古本屋を血祭りに上げた後、俺は血に染まった出刃包丁で脅しつけ、女を自分の部屋へ連れ込んだ。脅えた女を無理に椅子に座らせ、その両側に鏡を据えてから、俺は蝋燭を立て部屋の照明をすべて消した。女は青ざめた顔で、キョロキョロと左右に首を振る。俺は両手を上げ、あらん限りの声を振り絞った。
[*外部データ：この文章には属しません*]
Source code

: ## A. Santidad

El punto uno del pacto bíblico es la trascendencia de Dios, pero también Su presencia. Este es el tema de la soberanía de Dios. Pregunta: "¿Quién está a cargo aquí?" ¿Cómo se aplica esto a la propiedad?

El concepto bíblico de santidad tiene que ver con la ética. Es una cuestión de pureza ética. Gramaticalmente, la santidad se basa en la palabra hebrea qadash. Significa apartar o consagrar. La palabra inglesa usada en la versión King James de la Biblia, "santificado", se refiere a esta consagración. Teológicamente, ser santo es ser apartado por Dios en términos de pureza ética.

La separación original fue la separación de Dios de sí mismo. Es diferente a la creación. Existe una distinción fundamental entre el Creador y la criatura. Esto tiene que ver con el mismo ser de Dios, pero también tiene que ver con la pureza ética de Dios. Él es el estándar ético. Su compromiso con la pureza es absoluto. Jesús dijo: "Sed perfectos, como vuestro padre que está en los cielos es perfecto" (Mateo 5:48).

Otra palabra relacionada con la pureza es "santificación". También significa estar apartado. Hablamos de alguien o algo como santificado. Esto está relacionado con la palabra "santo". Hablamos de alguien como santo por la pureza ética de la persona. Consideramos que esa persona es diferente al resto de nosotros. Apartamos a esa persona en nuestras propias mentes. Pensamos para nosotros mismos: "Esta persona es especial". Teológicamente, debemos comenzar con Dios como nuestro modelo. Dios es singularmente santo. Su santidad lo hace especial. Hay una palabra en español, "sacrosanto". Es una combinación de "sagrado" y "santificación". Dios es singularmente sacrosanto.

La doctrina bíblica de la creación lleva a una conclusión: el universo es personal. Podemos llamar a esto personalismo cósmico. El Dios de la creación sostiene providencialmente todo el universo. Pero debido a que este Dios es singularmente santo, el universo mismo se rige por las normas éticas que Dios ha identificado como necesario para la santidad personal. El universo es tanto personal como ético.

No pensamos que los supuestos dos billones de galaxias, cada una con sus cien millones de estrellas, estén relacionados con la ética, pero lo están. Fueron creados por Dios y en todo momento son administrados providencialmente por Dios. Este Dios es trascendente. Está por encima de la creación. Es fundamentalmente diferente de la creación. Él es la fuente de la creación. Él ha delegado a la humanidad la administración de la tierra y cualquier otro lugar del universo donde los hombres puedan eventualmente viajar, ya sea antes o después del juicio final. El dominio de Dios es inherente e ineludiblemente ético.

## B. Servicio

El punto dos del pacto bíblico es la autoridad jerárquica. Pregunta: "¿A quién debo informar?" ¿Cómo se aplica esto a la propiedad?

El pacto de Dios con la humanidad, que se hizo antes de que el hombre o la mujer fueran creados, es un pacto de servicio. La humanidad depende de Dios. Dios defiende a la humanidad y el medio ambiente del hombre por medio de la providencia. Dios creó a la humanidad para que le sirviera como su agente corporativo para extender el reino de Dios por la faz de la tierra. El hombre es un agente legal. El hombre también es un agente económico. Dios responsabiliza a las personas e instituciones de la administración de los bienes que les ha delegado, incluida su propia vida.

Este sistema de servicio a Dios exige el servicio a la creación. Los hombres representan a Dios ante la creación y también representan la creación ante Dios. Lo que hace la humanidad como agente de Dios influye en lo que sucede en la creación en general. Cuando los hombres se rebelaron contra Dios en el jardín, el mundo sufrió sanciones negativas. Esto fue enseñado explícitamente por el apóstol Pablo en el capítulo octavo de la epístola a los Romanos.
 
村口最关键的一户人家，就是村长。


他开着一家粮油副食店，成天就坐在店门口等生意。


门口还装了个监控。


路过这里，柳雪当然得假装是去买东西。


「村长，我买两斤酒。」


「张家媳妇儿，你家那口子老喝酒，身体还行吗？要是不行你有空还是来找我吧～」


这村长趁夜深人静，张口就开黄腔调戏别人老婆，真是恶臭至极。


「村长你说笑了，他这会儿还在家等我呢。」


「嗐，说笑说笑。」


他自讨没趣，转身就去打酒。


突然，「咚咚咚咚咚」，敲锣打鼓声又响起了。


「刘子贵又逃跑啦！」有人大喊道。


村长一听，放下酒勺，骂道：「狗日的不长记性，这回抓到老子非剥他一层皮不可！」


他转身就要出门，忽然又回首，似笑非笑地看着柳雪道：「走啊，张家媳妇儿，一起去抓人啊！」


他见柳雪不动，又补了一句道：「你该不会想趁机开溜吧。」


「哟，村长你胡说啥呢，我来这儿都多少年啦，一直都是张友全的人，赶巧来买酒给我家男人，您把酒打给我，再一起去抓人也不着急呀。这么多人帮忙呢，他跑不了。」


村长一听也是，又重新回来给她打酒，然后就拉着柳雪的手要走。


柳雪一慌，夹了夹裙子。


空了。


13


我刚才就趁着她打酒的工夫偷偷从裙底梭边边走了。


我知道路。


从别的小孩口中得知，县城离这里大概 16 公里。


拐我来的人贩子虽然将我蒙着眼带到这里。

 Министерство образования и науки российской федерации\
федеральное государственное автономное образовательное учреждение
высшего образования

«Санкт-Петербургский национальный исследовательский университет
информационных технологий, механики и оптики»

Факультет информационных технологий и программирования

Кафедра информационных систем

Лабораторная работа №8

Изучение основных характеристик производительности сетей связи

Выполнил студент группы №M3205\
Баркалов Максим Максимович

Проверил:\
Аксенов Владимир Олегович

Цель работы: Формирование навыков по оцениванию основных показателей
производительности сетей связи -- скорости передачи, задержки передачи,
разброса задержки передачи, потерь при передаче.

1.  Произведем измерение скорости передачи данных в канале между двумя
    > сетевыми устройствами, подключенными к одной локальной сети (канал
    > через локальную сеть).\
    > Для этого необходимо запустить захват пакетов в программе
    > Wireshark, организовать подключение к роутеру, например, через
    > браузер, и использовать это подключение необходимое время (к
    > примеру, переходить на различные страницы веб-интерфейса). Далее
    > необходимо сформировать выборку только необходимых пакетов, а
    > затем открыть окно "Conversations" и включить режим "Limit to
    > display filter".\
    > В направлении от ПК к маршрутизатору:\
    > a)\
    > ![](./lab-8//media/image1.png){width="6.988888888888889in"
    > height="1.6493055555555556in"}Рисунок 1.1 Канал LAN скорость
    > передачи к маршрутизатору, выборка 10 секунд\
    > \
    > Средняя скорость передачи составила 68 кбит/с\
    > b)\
「エロイムエッサイム、エロイムエッサイム、われは求め訴えたり。エロイムエッサイム、わが願いを叶えたまえ。」
俺は女の真正面に立ち、腕を振り下ろし、女の額をぴたりと指さした。俺が悪魔になったのなら、これくらいの願いは叶うはずだ。
「豚になれ。一生、豚になれ。豚になるんだ。エロイムエッサイム、豚にしてくれー!」・・・
俺は夢うつつの中で、女が誰かと話すのを聞いていた。相手は若くて張りのある、男の声だ。
「ミニ豚と言いますがね、そういう種類の豚がいるわけじゃないんです」
「そうなんですか?」
「比較的からだの小さな豚を、そう呼んでいるだけで、実態は普通の豚と何も変わりありません。もっと言えば、イノシシと一緒ですよ」
「あら怖い・・・」
「特に去勢していないオス豚がいちばん危ない。何かのはずみで暴れだしたら、手がつけられませんよ」
薄目をあけてみると、それは白衣を着た、背の高い、女と同じくらいの年の若い男だった。おそらく獣医なのだろう。
「だから、こんな手術をしたんですか?」
「そうです。もう安心ですよ」
男はそう言って、俺の股ぐらを手でまさぐった。先ほど感じた、くすぐったいような快感はすでになく、ただ頼りなく、ぐにゃぐにゃした感触が腹をはい回るだけだった。
「まだしばらく麻酔が効いてますから、あちらへ行って、お茶でも飲みましょう」
医者はそう言うと、女の腰に手を回して、向こうへ歩いて行った。
「ぶう・・・」
俺の呼び声は鼻息にしかならず、彼らは振り向きもしなかった。しかし、俺は幸せだった。目が覚めたら、彼らに可愛がられるような、良いペットになろう。そう思いながら、俺は再び眠りに落ちていった。